Developers don’t belong on an assembly line
Maybe the worst carryover from the economic age is the notion of time monitoring. Managers really feel a robust urge to measure one thing, and “time spent on a activity” turns into a robust shiny object that’s onerous to withstand. Thus, groups are sometimes required to trace the period of time it takes to repair every bug or full particular person duties. These instances are then in contrast between builders to supply some measure of productiveness and a way of figuring out success. A decrease common bug-fixing time is sweet, proper? Or is it?
The worst metric of all
Time monitoring of software program builders is — in a phrase — terrible. No two bugs are alike, and inexperienced builders may be capable of rapidly crank out fixes for a lot of straightforward bugs whereas extra skilled builders, who may typically be given the more difficult points, take longer. Or possibly the junior developer is assigned a bug that they’ll’t deal with? Worse, time monitoring encourages builders to strive gaming the system.
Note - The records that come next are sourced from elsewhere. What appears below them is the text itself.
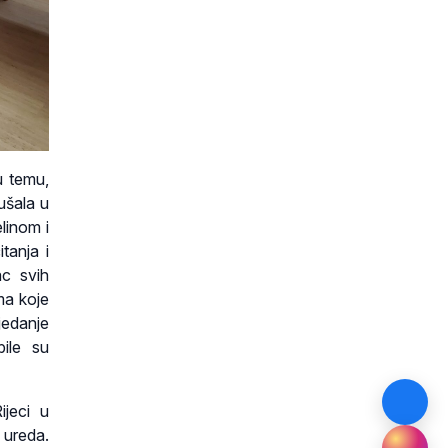
u temu,
ušala u
linom i
tanja i
ac svih
ma koje
jedanje
bile su
ijeci u
g ureda.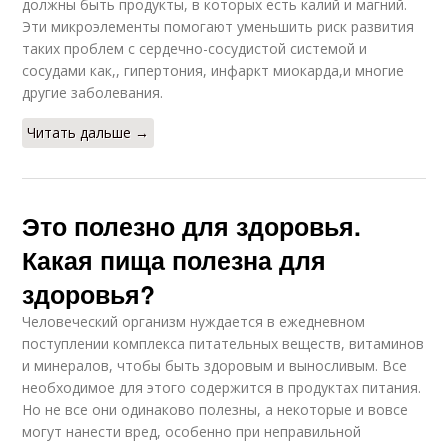
должны быть продукты, в которых есть калий и магний.
Эти микроэлементы помогают уменьшить риск развития
таких проблем с сердечно-сосудистой системой и
сосудами как,, гипертония, инфаркт миокарда,и многие
другие заболевания.
Читать дальше →
Это полезно для здоровья.
Какая пища полезна для
здоровья?
Человеческий организм нуждается в ежедневном
поступлении комплекса питательных веществ, витаминов
и минералов, чтобы быть здоровым и выносливым. Все
необходимое для этого содержится в продуктах питания.
Но не все они одинаково полезны, а некоторые и вовсе
могут нанести вред, особенно при неправильной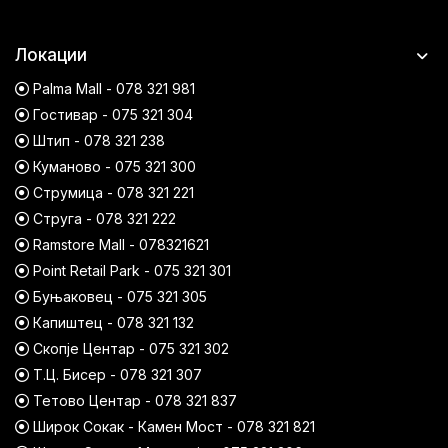
Локации
Palma Mall - 078 321 981
Гостивар - 075 321 304
Штип - 078 321 238
Куманово - 075 321 300
Струмица - 078 321 221
Струга - 078 321 222
Ramstore Mall - 078321621
Point Retail Park - 075 321 301
Буњаковец - 075 321 305
Капиштец - 078 321 132
Скопје Центар - 075 321 302
Т.Ц. Бисер - 078 321 307
Тетово Центар - 078 321 837
Широк Сокак - Камен Мост - 078 321 821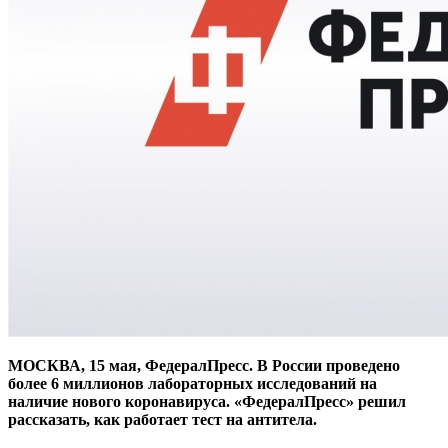
МОСКВА, 15 мая, ФедералПресс. В России проведено
более 6 миллионов лабораторных исследований на
наличие нового коронавируса. «ФедералПресс» решил
рассказать, как работает тест на антитела.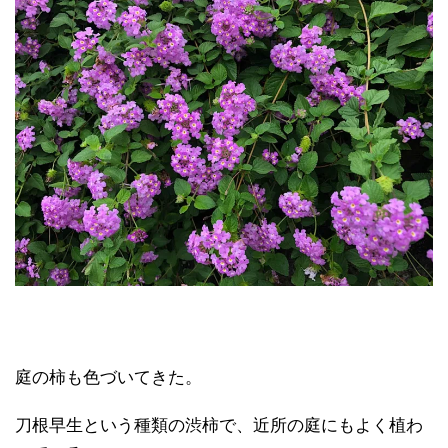
庭の柿も色づいてきた。
刀根早生という種類の渋柿で、近所の庭にもよく植わ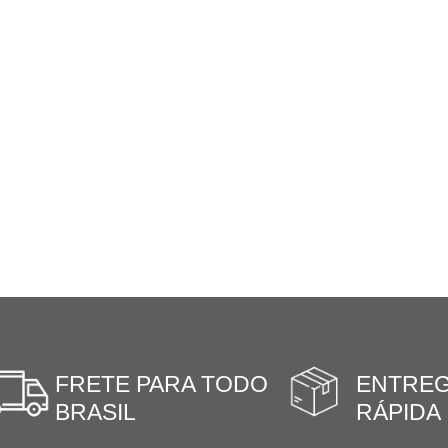
FRETE PARA TODO
ENTRE
BRASIL
RÁPIDA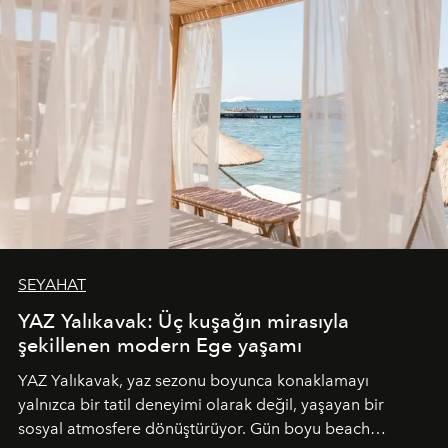
SEYAHAT
YAZ Yalıkavak: Üç kuşağın mirasıyla
şekillenen modern Ege yaşamı
YAZ Yalıkavak, yaz sezonu boyunca konaklamayı
yalnızca bir tatil deneyimi olarak değil, yaşayan bir
sosyal atmosfere dönüştürüyor. Gün boyu beach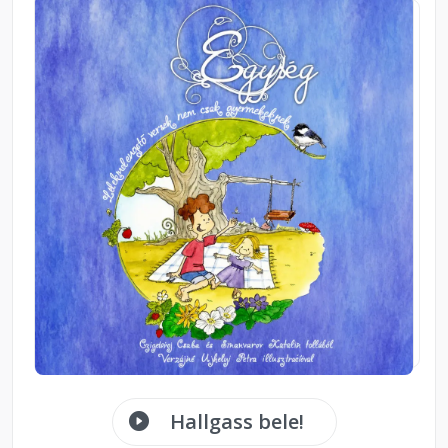
Hallgass bele!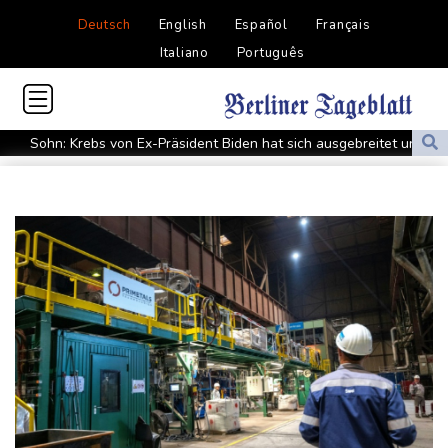
Deutsch
English
Español
Français
Italiano
Português
Sohn: Krebs von Ex-Präsident Biden hat sich ausgebreitet und
Metastasen gebildet
Iran stellt harte Bedingungen für Öffnung der Straße von
Hormus
Trauerflor und Schweigeminute: Inter Miami trauert mit Messi
WTA: Sabalenka scheitert überraschend in Toronto
Zwei Bombenanschläge in Kolumbien an erstem Tag im Amt des
neuen Präsidenten Espriella
Busemann: Kein EM-Titel für Neugebauer wäre "eine
Enttäuschung"
Becker: Wer mehr will als Klassenerhalt hat "Fehler im Kopf"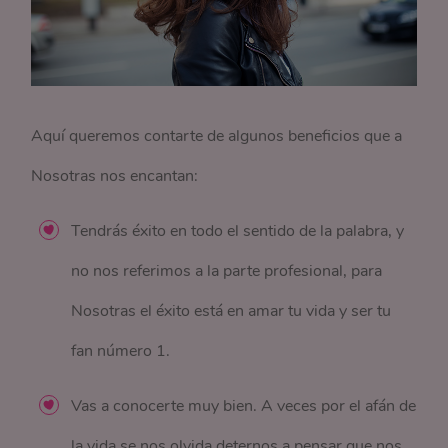
Aquí queremos contarte de algunos beneficios que a
Nosotras nos encantan:
Tendrás éxito en todo el sentido de la palabra, y
no nos referimos a la parte profesional, para
Nosotras el éxito está en amar tu vida y ser tu
fan número 1.
Vas a conocerte muy bien. A veces por el afán de
la vida se nos olvida deternos a pensar que nos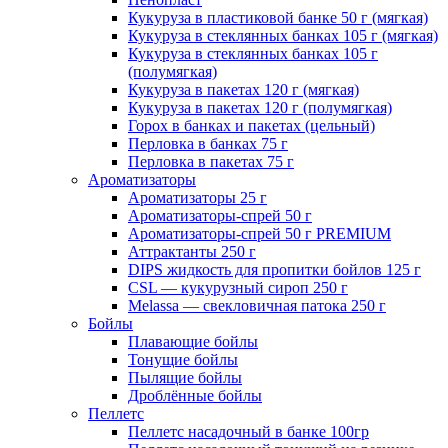
Кукуруза в пластиковой банке 50 г (мягкая)
Кукуруза в стеклянных банках 105 г (мягкая)
Кукуруза в стеклянных банках 105 г
(полумягкая)
Кукуруза в пакетах 120 г (мягкая)
Кукуруза в пакетах 120 г (полумягкая)
Горох в банках и пакетах (цельный)
Перловка в банках 75 г
Перловка в пакетах 75 г
Ароматизаторы
Ароматизаторы 25 г
Ароматизаторы-спрей 50 г
Ароматизаторы-спрей 50 г PREMIUM
Аттрактанты 250 г
DIPS жидкость для пропитки бойлов 125 г
CSL — кукурузный сироп 250 г
Melassa — свекловичная патока 250 г
Бойлы
Плавающие бойлы
Тонущие бойлы
Пылящие бойлы
Дроблённые бойлы
Пеллетс
Пеллетс насадочный в банке 100гр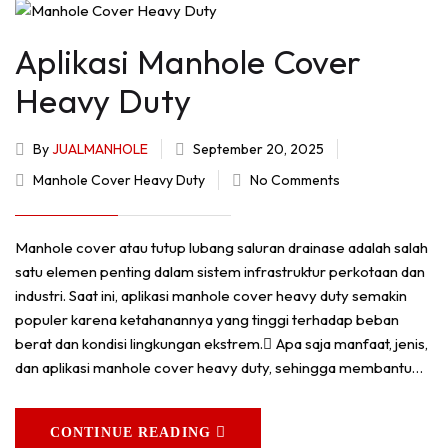
Aplikasi Manhole Cover
Heavy Duty
By
JUALMANHOLE
September 20, 2025
Manhole Cover Heavy Duty
No Comments
Manhole cover atau tutup lubang saluran drainase adalah salah
satu elemen penting dalam sistem infrastruktur perkotaan dan
industri. Saat ini, aplikasi manhole cover heavy duty semakin
populer karena ketahanannya yang tinggi terhadap beban
berat dan kondisi lingkungan ekstrem. ِApa saja manfaat, jenis,
dan aplikasi manhole cover heavy duty, sehingga membantu…
CONTINUE READING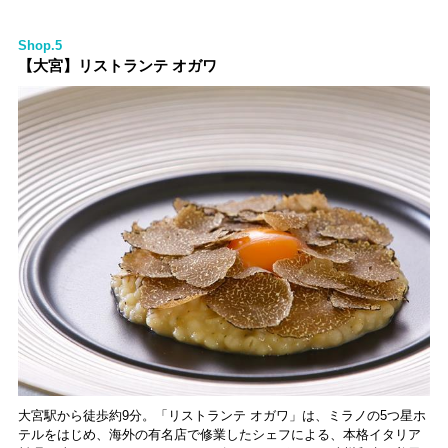
Shop.5
【大宮】リストランテ オガワ
大宮駅から徒歩約9分。「リストランテ オガワ」は、ミラノの5つ星ホ
テルをはじめ、海外の有名店で修業したシェフによる、本格イタリア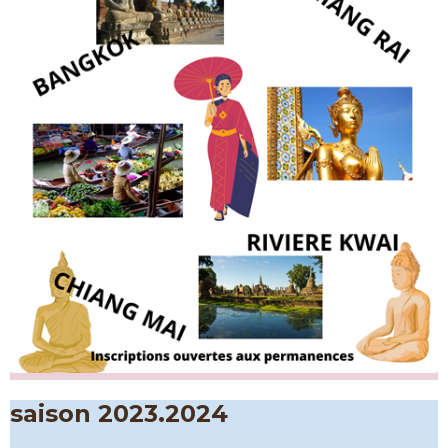
saison 2023.2024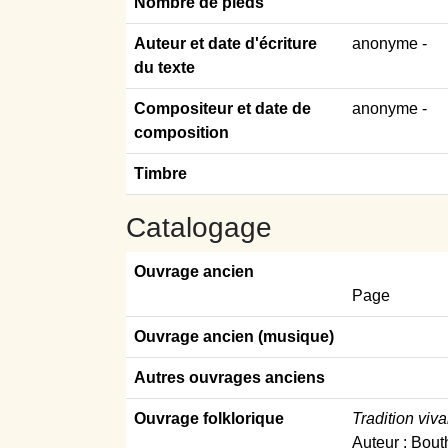
Nombre de pieds
Auteur et date d'écriture
anonyme
-
du texte
Compositeur et date de
anonyme -
composition
Timbre
Catalogage
Ouvrage ancien
Page
Ouvrage ancien (musique)
Autres ouvrages anciens
Ouvrage folklorique
Tradition viva
Auteur : Bouth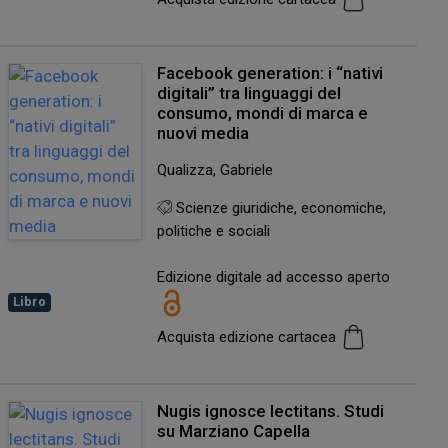
Facebook generation: i “nativi
digitali” tra linguaggi del
consumo, mondi di marca e
nuovi media
Qualizza, Gabriele
Scienze giuridiche, economiche,
politiche e sociali
Edizione digitale ad accesso aperto
Libro
Acquista edizione cartacea
Nugis ignosce lectitans. Studi
su Marziano Capella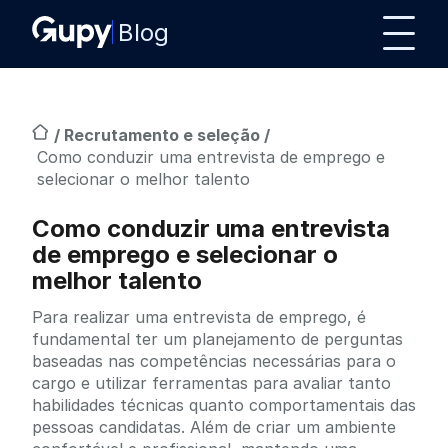
Blog
/
Recrutamento e seleção
/
Como conduzir uma entrevista de emprego e
selecionar o melhor talento
Como conduzir uma entrevista
de emprego e selecionar o
melhor talento
Para realizar uma entrevista de emprego, é
fundamental ter um planejamento de perguntas
baseadas nas competências necessárias para o
cargo e utilizar ferramentas para avaliar tanto
habilidades técnicas quanto comportamentais das
pessoas candidatas. Além de criar um ambiente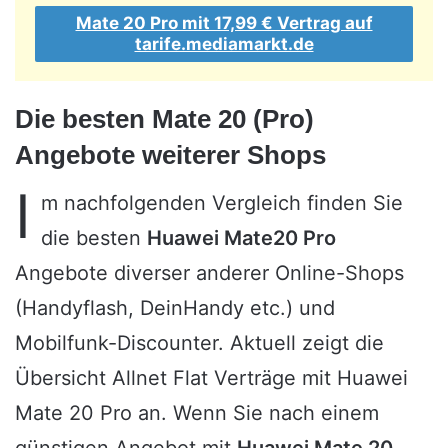
Mate 20 Pro mit 17,99 € Vertrag auf
tarife.mediamarkt.de
Die besten Mate 20 (Pro)
Angebote weiterer Shops
I
m nachfolgenden Vergleich finden Sie
die besten
Huawei Mate20 Pro
Angebote diverser anderer Online-Shops
(Handyflash, DeinHandy etc.) und
Mobilfunk-Discounter. Aktuell zeigt die
Übersicht Allnet Flat Verträge mit Huawei
Mate 20 Pro an. Wenn Sie nach einem
günstigen Angebot mit
Huawei Mate 20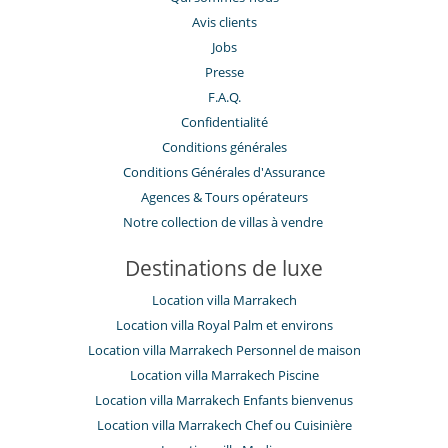
Avis clients
Jobs
Presse
F.A.Q.
Confidentialité
Conditions générales
Conditions Générales d'Assurance
​Agences & Tours opérateurs
Notre collection de villas à vendre
Destinations de luxe
Location villa Marrakech
Location villa Royal Palm et environs
Location villa Marrakech Personnel de maison
Location villa Marrakech Piscine
Location villa Marrakech Enfants bienvenus
Location villa Marrakech Chef ou Cuisinière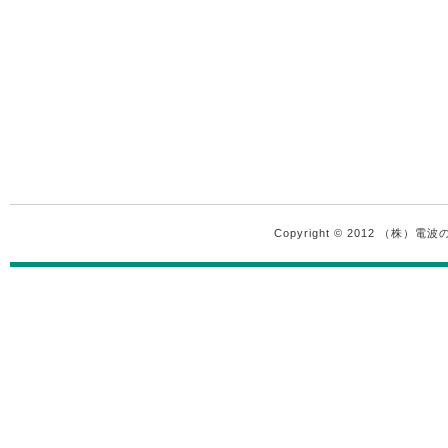
Copyright © 2012 （株）電波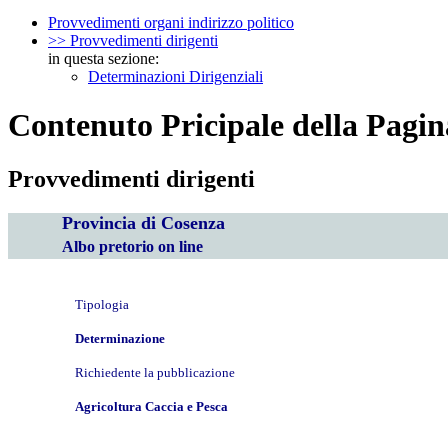
Provvedimenti organi indirizzo politico
>> Provvedimenti dirigenti
in questa sezione:
Determinazioni Dirigenziali
Contenuto Pricipale della Pagin
Provvedimenti dirigenti
Provincia di Cosenza
Albo pretorio on line
Tipologia
Determinazione
Richiedente la pubblicazione
Agricoltura Caccia e Pesca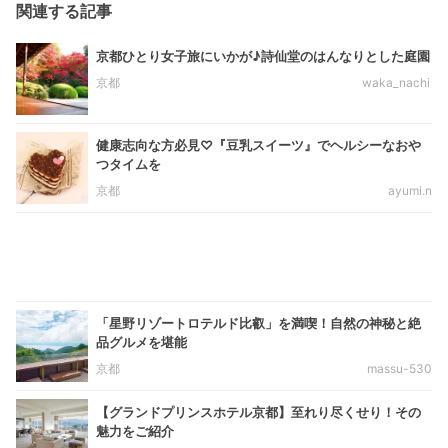
関連する記事
京都ひとり女子旅にいかが♪詩仙堂のはんなりとした庭園
京都
waka_nachi
健康志向な方必見♡『豆乳スイーツ』でヘルシーなおや
つタイムを
京都
ayumi.n
「星野リゾートロテルド比叡」を満喫！自然の神秘と絶
品グルメを堪能
京都
massu-530
【グランドプリンスホテル京都】至れり尽くせり！その
魅力をご紹介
After they’re worrying about how lengthy a activity may take, they might keep away from those who may take longer than the “estimate” and all method of “non-productive” actions.
Don’t now we have to confess that there isn’t any strategy to decide how lengthy any explicit software program work unit ought to or will take? Having to account for each minute of the day merely creates unhealthy incentives to chop corners. It can also make a sensible, succesful developer really feel anxious or involved for taking “too lengthy” to resolve difficult issues that have been presupposed to be an “straightforward, one-line change.”